Through this process, it’s clear to me that writing is the medium of thought, not the outcome; rather than being the thing that follows from independent study, the act of writing is independent study. Writing isn’t how I explain what I know, it’s how I learn it in the first place.

My writing is an external part of my brain. I often feel resistance to accepting this because I want to feel independent and self sufficient, not needing of an external tool which can be destroyed or taken away from me. Yet I also recognize that memories in my brain are being destroyed or lost every day, and that the external medium is actually much more durable and reliable. Cuneiform tablets, hieroglyphics, papyrus scrolls, and Incan quipu ropes have all survived much longer than the brains of their creators and served future generations. Most importantly, they exist in the first place because they served a purpose to their creators while the creators still lived.

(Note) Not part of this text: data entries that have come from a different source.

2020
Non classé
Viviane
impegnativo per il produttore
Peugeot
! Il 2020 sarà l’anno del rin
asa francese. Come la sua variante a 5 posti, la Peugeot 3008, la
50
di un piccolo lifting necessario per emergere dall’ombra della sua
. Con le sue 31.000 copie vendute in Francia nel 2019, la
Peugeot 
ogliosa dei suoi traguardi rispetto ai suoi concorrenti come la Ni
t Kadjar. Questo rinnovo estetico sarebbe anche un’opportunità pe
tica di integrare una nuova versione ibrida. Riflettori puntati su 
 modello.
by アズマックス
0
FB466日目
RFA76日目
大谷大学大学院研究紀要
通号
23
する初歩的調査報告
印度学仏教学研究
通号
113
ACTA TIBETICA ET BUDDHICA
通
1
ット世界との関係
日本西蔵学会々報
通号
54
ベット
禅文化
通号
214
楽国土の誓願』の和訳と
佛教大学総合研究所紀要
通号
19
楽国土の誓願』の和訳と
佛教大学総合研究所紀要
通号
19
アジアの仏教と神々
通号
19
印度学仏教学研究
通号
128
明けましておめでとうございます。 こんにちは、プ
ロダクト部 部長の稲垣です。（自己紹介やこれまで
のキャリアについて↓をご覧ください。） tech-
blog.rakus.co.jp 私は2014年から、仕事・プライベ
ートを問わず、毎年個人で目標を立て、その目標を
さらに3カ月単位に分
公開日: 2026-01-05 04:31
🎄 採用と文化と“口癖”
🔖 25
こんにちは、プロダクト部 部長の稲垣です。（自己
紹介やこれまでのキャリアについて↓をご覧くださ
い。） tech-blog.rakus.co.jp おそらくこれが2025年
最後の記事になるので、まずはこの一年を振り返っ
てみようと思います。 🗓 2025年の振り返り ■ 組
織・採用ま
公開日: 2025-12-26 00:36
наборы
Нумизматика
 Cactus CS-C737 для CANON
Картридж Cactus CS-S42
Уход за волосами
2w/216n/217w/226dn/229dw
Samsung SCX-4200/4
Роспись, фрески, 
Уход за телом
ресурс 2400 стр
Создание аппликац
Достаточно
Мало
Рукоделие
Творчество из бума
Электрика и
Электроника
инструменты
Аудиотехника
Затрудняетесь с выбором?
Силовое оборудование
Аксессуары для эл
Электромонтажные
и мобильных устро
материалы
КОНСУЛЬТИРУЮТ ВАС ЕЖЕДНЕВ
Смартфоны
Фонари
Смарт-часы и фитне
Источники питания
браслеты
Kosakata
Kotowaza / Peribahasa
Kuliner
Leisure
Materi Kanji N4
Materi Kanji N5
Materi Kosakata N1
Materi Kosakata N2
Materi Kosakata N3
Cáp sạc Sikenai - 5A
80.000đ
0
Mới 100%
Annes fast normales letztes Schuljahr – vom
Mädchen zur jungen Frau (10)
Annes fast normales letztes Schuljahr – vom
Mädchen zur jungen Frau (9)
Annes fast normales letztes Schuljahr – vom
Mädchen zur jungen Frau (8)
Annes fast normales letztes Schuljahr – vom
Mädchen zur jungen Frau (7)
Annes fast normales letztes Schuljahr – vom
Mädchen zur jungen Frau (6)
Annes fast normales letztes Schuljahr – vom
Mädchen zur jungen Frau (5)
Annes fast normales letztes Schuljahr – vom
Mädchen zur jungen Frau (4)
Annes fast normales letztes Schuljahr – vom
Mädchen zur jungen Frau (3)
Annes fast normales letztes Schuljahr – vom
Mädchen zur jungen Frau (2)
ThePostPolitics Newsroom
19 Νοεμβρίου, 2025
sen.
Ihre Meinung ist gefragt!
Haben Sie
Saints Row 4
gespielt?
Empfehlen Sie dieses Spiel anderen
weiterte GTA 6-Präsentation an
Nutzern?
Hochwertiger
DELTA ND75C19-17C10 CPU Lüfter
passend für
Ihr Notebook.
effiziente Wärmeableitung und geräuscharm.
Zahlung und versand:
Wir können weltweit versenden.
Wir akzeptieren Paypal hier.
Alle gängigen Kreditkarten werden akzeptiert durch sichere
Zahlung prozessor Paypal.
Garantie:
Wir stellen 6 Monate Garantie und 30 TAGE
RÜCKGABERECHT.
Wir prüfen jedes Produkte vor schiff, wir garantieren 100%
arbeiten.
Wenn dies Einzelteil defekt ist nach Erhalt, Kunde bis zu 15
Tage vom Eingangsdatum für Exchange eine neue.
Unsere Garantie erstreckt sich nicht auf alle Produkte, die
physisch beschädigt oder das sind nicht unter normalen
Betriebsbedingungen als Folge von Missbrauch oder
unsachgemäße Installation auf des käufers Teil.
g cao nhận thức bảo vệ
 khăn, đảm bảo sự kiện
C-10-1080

Designing a Process: the Shipping Container Analogy

In How To Take Smart Notes, Sönke Ahrens introduces the shipping container analogy for notes. In the past, cargo ships were loaded by stevedores, who could efficiently pack a ship. When the notion of a shipping container was introduced, it wasn’t obviously better, and seemed less efficient. What need is served by introducing an extra box to put things in? Why is it better to load up many partly-filled boxes instead of neatly packing everything together, allowing more goods to be sent in a single trip? On its own, it isn’t better. The advantage only becomes obvious when the whole problem is taken into account. When a ship arrives at its destination, stevedores unload the cargo onto the dock, and their job is done. However, the ultimate goal of getting supplies to where they can be used is still not met. By looking only at the subproblem, the logistical pain of repeated loading and unloading (which is different for every kind of cargo) is overlooked. By contrast, shipping containers allow cargo to be attached to a truck and taken to the place it is useful using the exact same process every time. Expanding the scope to include the whole problem necessarily entails adding complexity to keep things manageable. Crucially, by adding complexity in one part, the process as a whole can be streamlined.

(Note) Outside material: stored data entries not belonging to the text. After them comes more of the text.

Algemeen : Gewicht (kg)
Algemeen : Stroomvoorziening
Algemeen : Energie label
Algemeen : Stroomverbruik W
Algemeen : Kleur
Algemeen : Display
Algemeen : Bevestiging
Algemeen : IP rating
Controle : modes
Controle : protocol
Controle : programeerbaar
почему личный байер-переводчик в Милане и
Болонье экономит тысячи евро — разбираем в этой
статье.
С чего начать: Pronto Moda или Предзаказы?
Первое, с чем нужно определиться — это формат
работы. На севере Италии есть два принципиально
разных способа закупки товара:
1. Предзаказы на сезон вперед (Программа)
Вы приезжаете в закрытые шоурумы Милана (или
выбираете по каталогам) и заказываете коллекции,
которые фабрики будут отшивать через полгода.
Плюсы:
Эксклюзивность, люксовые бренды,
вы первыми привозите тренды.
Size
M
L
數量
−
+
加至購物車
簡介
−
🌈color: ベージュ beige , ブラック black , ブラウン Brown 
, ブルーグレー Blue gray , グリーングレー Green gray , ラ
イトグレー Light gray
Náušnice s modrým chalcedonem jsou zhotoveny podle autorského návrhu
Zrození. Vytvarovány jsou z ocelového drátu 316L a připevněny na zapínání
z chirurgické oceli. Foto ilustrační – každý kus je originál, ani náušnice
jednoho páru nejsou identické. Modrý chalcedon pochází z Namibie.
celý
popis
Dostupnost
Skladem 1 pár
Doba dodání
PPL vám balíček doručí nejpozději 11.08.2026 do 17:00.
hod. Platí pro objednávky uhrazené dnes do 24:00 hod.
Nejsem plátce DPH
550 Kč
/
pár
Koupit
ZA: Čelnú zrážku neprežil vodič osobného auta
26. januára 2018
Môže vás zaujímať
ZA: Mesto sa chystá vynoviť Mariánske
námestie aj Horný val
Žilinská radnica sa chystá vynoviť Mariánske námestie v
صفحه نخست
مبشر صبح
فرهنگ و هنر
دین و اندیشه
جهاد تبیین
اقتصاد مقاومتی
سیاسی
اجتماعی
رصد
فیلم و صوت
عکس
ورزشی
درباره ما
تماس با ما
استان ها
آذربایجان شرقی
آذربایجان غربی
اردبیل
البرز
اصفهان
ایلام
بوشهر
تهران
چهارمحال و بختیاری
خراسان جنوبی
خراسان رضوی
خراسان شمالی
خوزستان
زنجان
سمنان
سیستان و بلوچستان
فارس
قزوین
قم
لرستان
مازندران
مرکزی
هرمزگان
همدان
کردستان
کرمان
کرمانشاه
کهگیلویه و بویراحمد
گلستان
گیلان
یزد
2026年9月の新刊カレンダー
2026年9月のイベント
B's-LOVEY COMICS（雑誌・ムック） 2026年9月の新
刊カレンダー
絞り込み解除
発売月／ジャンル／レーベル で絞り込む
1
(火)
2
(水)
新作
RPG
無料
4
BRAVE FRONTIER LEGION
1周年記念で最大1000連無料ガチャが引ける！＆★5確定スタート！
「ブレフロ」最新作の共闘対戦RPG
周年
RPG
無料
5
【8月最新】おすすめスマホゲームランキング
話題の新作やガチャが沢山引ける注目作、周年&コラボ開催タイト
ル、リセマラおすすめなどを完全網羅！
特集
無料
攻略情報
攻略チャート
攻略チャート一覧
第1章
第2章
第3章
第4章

In the way that standardized containers simplified the process of moving goods to where they could be effectively used, standardized notes simplify the process of assembling a string of thoughts into a narrative. Conserved effort can be spent on the interesting parts, instead of the logistical parts. Writing, like shipping cargo, has many subtasks, which would be overwhelming to try to do all at once; no writing really starts from a blank page. The subtasks of writing are different skills and require different kinds of focus at varying levels of abstraction. The writing itself is a focused and effortful endeavor; making connections and reflecting are free-association exercises that call for relaxed and flowing thinking; editing, correcting, proof-reading are much more mechanical and procedural. By breaking these apart, they become tractable. The first draft of this essay was written by composing my existing notes together. Rather than starting with a blank page, I merely chose what order to present the ideas I’ve already written down. Through this process, I solidify what I have learned while reading.

Actually Creating Something

To write is to consciously and explicitly engage with my own strange loop. The process is non-linear, and can be seen as a complex system because the process allows unpredictable conclusions to surface, even though each note is tractable and well-understood, because I wrote it. Being the originator of all the components in the system (notes in the memex) also means that its unpredictable conclusions are relevant and emotionally salient to me.

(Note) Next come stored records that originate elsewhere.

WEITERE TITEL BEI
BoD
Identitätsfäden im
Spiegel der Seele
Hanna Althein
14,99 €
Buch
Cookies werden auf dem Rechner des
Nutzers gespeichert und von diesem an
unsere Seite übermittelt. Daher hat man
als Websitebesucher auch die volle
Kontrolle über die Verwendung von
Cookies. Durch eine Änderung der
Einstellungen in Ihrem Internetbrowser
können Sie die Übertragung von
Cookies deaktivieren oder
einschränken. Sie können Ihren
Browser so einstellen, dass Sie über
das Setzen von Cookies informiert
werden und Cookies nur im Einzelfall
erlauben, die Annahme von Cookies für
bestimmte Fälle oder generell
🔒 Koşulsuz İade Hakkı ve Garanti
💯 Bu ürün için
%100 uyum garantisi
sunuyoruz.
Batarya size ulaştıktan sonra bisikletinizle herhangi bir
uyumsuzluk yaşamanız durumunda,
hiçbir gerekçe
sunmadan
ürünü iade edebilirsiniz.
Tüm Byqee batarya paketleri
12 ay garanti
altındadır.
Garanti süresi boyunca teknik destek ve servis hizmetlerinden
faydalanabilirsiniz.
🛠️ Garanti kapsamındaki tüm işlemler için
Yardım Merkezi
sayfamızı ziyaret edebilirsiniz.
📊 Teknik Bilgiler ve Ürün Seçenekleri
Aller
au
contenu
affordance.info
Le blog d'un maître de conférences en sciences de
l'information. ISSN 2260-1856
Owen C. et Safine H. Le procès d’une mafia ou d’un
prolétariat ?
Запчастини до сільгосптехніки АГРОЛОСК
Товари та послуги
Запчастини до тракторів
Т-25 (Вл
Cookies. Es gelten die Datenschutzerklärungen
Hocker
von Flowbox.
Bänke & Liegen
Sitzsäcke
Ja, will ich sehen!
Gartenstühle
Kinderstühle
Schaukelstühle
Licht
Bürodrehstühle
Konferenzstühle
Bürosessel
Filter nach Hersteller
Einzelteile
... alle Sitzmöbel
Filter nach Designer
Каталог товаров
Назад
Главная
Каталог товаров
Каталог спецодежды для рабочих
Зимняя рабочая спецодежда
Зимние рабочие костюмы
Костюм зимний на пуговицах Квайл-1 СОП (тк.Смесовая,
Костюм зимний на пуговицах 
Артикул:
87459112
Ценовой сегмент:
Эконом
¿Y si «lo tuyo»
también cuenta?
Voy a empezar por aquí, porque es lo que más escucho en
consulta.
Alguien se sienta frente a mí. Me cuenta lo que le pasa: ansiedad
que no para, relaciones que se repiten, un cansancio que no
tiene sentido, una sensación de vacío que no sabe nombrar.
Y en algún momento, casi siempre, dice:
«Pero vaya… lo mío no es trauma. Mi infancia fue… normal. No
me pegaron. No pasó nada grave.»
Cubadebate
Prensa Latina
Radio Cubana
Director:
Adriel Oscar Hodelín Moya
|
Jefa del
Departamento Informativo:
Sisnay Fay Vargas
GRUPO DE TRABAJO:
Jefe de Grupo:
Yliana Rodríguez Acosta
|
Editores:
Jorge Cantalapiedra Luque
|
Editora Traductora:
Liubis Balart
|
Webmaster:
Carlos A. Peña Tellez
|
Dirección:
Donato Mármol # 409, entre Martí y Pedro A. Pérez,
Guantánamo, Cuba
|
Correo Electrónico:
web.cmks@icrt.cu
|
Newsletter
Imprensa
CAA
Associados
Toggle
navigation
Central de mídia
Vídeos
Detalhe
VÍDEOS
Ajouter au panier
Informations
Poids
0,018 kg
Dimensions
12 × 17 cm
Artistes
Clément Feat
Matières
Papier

In the way life’s purpose is to make more life, the purpose of reading is to write. In the past, my goal was to read more. Now, it is to write something compelling. This holistically captures what I want to get out of reading: the deep understanding that comes from remixing ideas and creating something new. Concretely, this means closing the loop and producing writing that compels another brain to do the same, after which their new ideas can come into mine. By adopting and developing my own writing process, it feels like I’m finally finding my voice.